Grandadughter Kirsty and best friend Samantha at Roquebrun
Having just become another year older (but not wiser - ed.), I wonder if there is anything in this 'All downhill after 50' theory, or whatever age the particular pundit tags on to their pearl of doomed wisdom. I pose the question because, whilst good times never lasted long enough, they seem to race into the past  even more quickly, the older one gets.  
For example, they left us less than a month ago now, but it was with some difficulty that I recalled the 8 days spent with Kirsty and Samantha. It really was a blur. Okay, I hear you all saying, "It's your memory that is on the blink, old feller; simple as that!" True as that may be, and I would be hard pushed to doubt it in my own case, I still maintain the perception is 'blinked and missed it'.
It was a delightful week, in spite of the unusually inclement weather lasting for just about the whole time they were with us. A great shame but we managed, nonetheless, to get out and about on most days. We visited the windmills (see 28th May) the market at Pézénas, and generally showed them the local 'paysage' which is rather special even on a dull day.

Fabulous views over the Costa Brava
E viva Espana
On their final day, the sun was, once again, struggling to make its mind up about what to do so we decided to 'do' Spain. One of the great things about living here - and particularly full time - is that Margon is the centre of our universe. It used to be Bracknell, from where we could be on the M3 or M4 within 5 minutes of leaving home. the M25 was a further 15 minutes distant and from those points one could escape to anywhere one wanted. The first time we drove from Bracknell to Margon, via the Channel Tunnel, we did not stop at one single traffic light during the whole trip, door to door. That's just about 750 miles without a stop, other than to board the shuttle car at the Chunnel and once again for diesel. "Amazing!", as my granddaughter was prone to saying, ad nauseum.

But I digress (yes, that's an age thing too I guess). From here in Margon, we can be almost anyhwere in western Europe within a day or two's drive. It's really handy. Many of us pop into Spain for lunch and think nothing of it.  Our favourite trip is to drop down to Perpignan, turn left towards the sea and then run along the spectactular coastal road into the northern limits of the Costa Brava. It adds another hour or more to the journey but, what the hell. After all, it is only 90 mins in the car to the now defunct border and, frankly, what else would we be doing? There are some lovely little fishing ports and seaside resort towns all along this coast and Puerto de la Selva is one of the finest. This is usually  our lunch destination unless we are picnicking and then it could be a shady spot just about anywhere.
El Port de la Selva

It is oft said that people grow to look like their pets.

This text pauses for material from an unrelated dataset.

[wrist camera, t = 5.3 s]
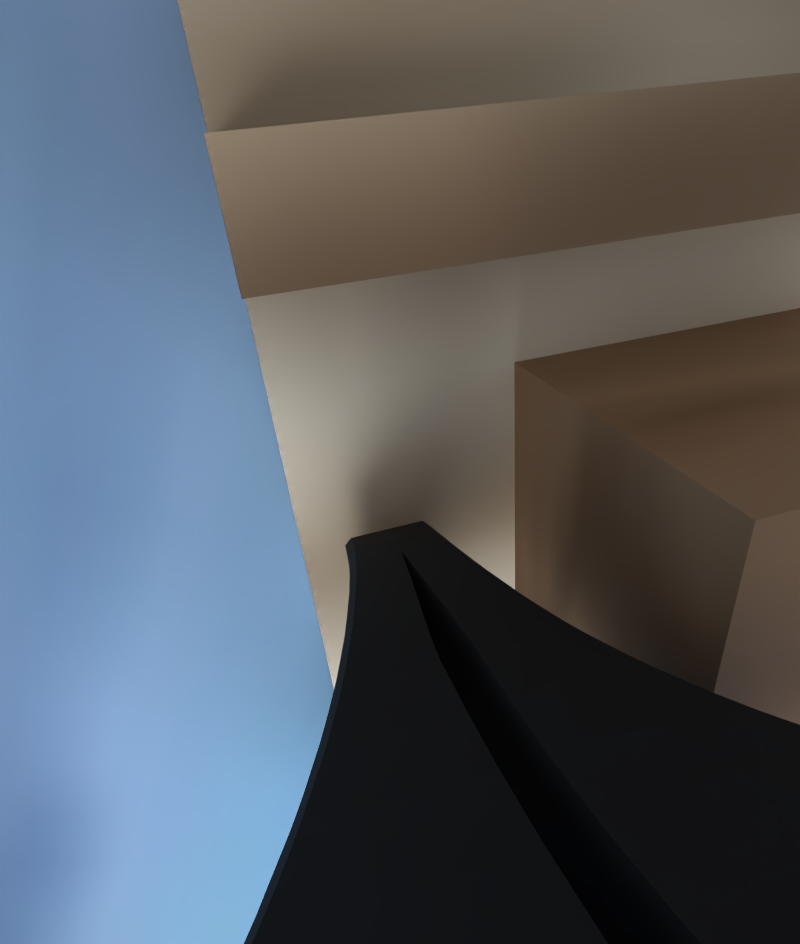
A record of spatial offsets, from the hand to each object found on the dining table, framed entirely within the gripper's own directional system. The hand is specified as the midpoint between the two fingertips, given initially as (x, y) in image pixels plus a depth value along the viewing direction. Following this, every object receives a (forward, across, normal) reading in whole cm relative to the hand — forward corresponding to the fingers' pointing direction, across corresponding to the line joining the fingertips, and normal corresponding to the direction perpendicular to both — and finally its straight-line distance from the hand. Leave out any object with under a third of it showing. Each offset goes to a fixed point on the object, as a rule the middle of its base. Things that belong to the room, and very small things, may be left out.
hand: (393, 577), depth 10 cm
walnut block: (+1, -6, 0) cm, 6 cm away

Well, I have to tell you, Old Mama owns and runs one of the fish restaurants on the quayside at Puerto. Unlike many others, it has a (very nice) toilet situated across the road next to the kitchens (where else would you put it then?), which she guards like a rotweiler from passers by, tourists, and all other lower life forms who MUST spend many pennies in her establishment before qualifying to spend the proverbial one across the road. In the thirty or so years that we have used this place, she has grown to look increasingly like a grouper. It's all in the mouth and the way it gashes the whole width of her face, turns sharply down at the corners and snaps open and shut constantly as she barks orders to the waiters as they dodge the cars to deliver our lunch and warnings to anyone poor unwitting soul who looks remotely in need of relief. My grandson Daniel suggested that she looked just like the monkfish he had chosen for his lunch. Frankly, I don't think he was doing the fish any favours by the comparison. Bless her! A looker she ain't but she keeps a great lavatory.

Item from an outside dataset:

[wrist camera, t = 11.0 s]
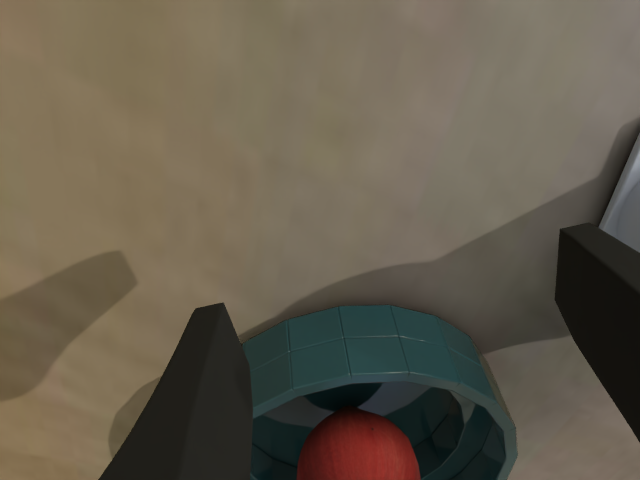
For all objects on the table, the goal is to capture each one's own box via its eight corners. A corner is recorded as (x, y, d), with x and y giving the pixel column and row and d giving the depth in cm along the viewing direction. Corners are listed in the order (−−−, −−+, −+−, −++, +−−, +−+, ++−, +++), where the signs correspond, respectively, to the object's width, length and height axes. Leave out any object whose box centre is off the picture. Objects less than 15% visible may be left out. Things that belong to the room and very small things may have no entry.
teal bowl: (518, 294, 27) (559, 367, 24) (454, 473, 36) (476, 545, 33) (194, 300, 25) (185, 380, 22) (211, 487, 34) (206, 565, 31)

There I go again, off at another tangent. Back to the plot.
After a pleasant luncheon at 'Senora Peces' place, we then head inland and climb, seemingly forever, until Peurto appears but a tiny, distant squint on the horizon and the road rolls over the edge of the mountain and free-falls to the plain below and Figueres.
The Dali Museum in Central figueres
Nice town, Figueres. Pleasant pedestrian central area, cafes, restaurants, bars and assorted shops, all of which make it worth a stop. Its main claim to fame of course is being the birthplace of Salvador Dali; a character of obvious great talent and who for many reasons, not least of which is the wonderful museum devoted to his art, dominates the town. However, in common with so many hugely talented people - some would say geniuses - he was, without doubt, completely nuts!